6. Be on the lookout! – If you live in a community that has a lot of pit bulls at the local shelter, you are probably in an area where dogfighting is prevalent. If you see any signs of dogfighting (such as scars on dogs, frequent injuries to a dog, someone who has numerous pit bulls kept in poor conditions, veterinary supplies, dogfighting paraphernalia) or hear anyone speaking suspiciously about their dogs, contact the police and your local Humane Society. Don’t try and intervene because that will tip them off.
7. Support and donate to your local animal shelter – If you know of a case where numerous pit bulls were seized, take supplies or toys to your shelter. Sturdy toys, blankets, and even just money can help these dogs, and the shelter, house them properly.
8. Start a reward system – Torturous tails of dogfighting is enough to stir up a lot of emotion in the general public. Individuals, and humane organizations, can use this to their benefit. Using the media can depict the cruelty many of these dogs and “bait” animals have to endure and die for. It’s amazing how much money can be raised if you tug on some heart strings.

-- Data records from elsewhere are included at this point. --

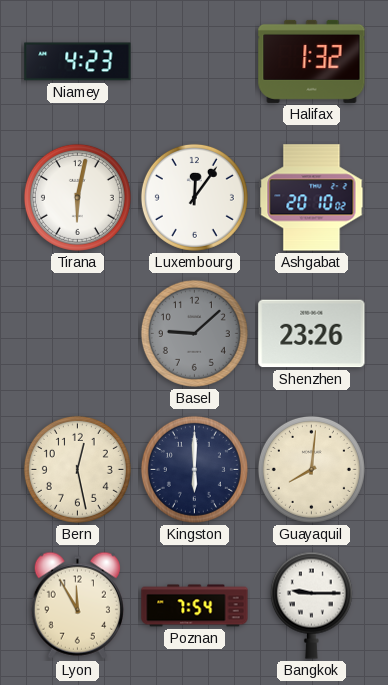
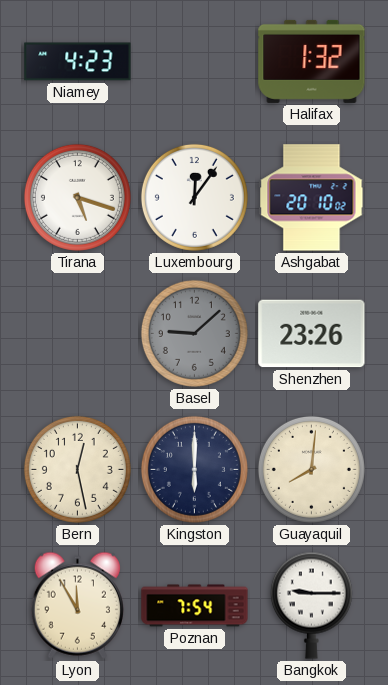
Tirana: 6:02 -> 5:18
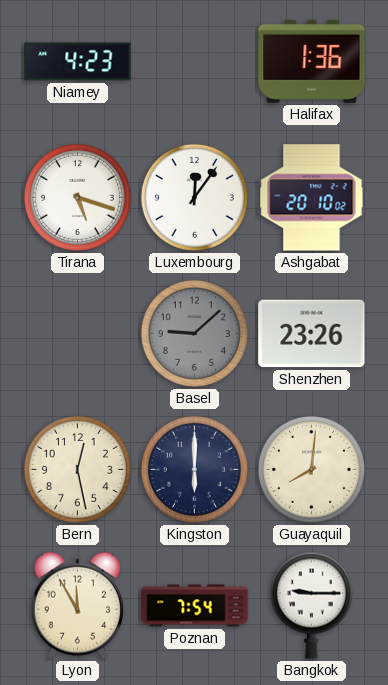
Halifax: 1:32 -> 1:36
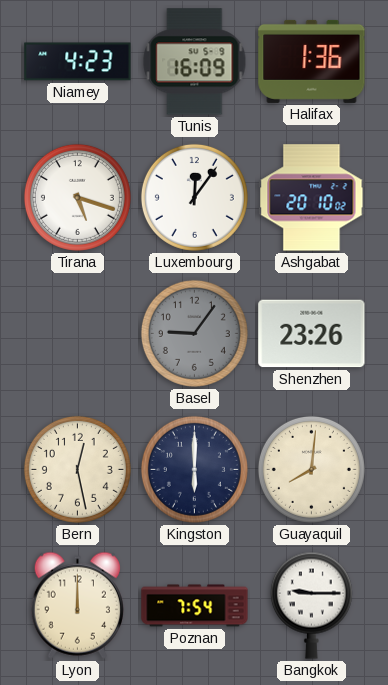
Tunis: none -> 16:09
Basel: 9:08 -> 9:06
Lyon: 11:55 -> 12:00
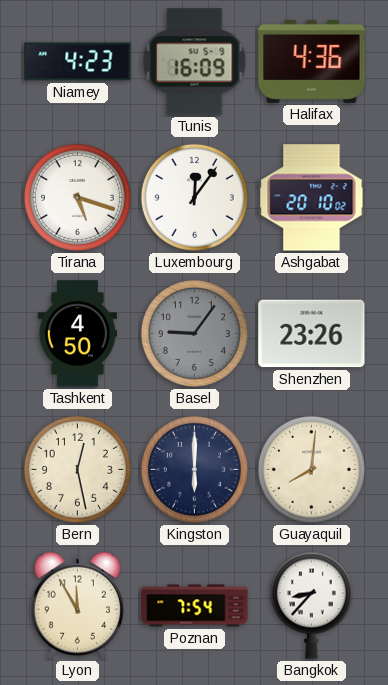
Halifax: 1:36 -> 4:36
Tashkent: none -> 4:50
Lyon: 12:00 -> 11:55
Bangkok: 9:15 -> 8:37
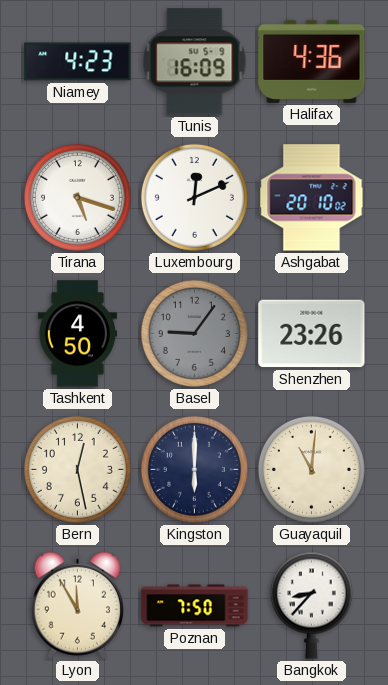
Luxembourg: 12:06 -> 12:11
Guayaquil: 8:01 -> 11:01
Poznan: 7:54 -> 7:50
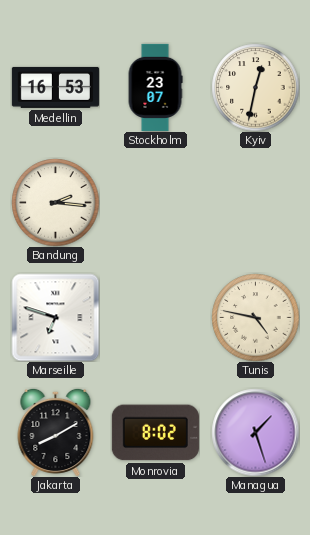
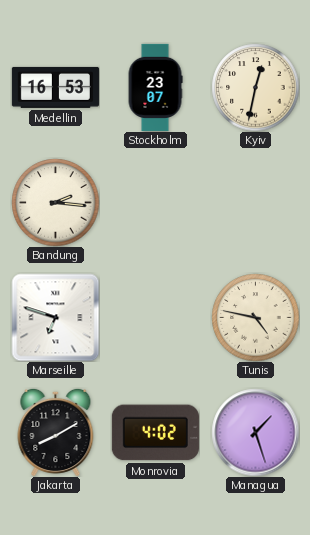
Monrovia: 8:02 -> 4:02
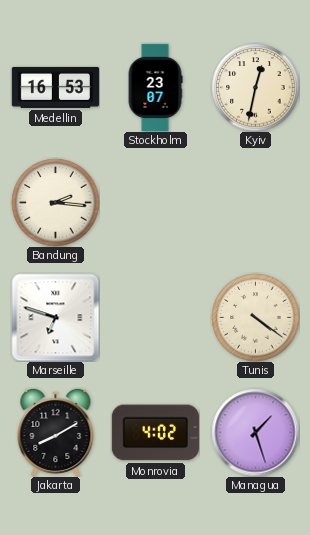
Tunis: 4:47 -> 4:21
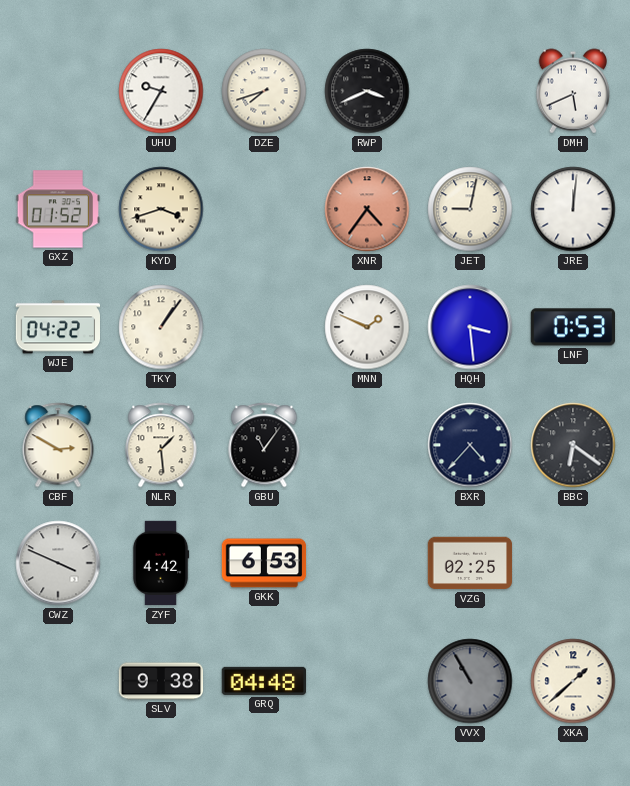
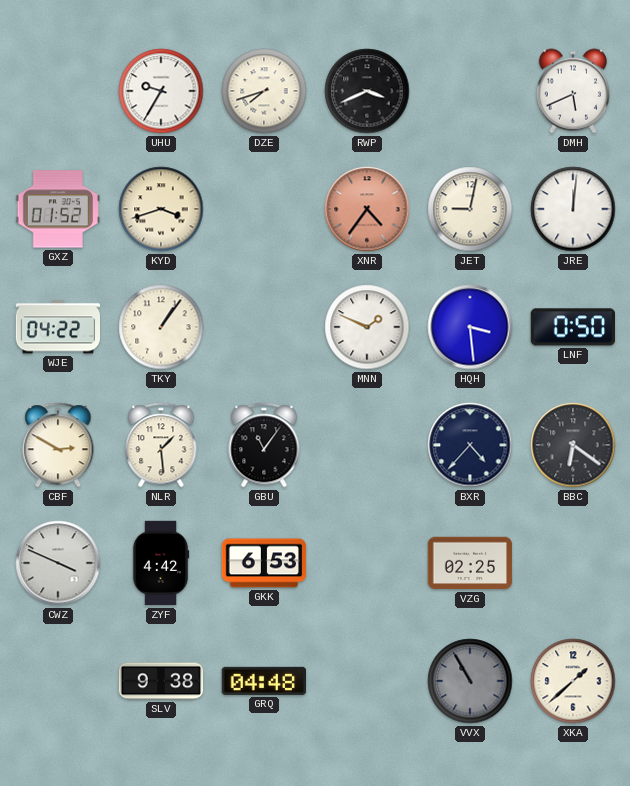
LNF: 0:53 -> 0:50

A fund can be started specifically to provide rewards to those knowing anything about dogfighting in the area, from tips, to actual names of people participating. This has been incredibly successful in many areas. At the Humane Society of Rochester and Monroe County at Lollypop Farm, postcards were sent out to every inhabitant in the city asking for information on dogfighting and offering a reward. Numerous calls came in and although it didn’t eradicate dogfighting, the monetary incentive was enough to uncover many fighting situations.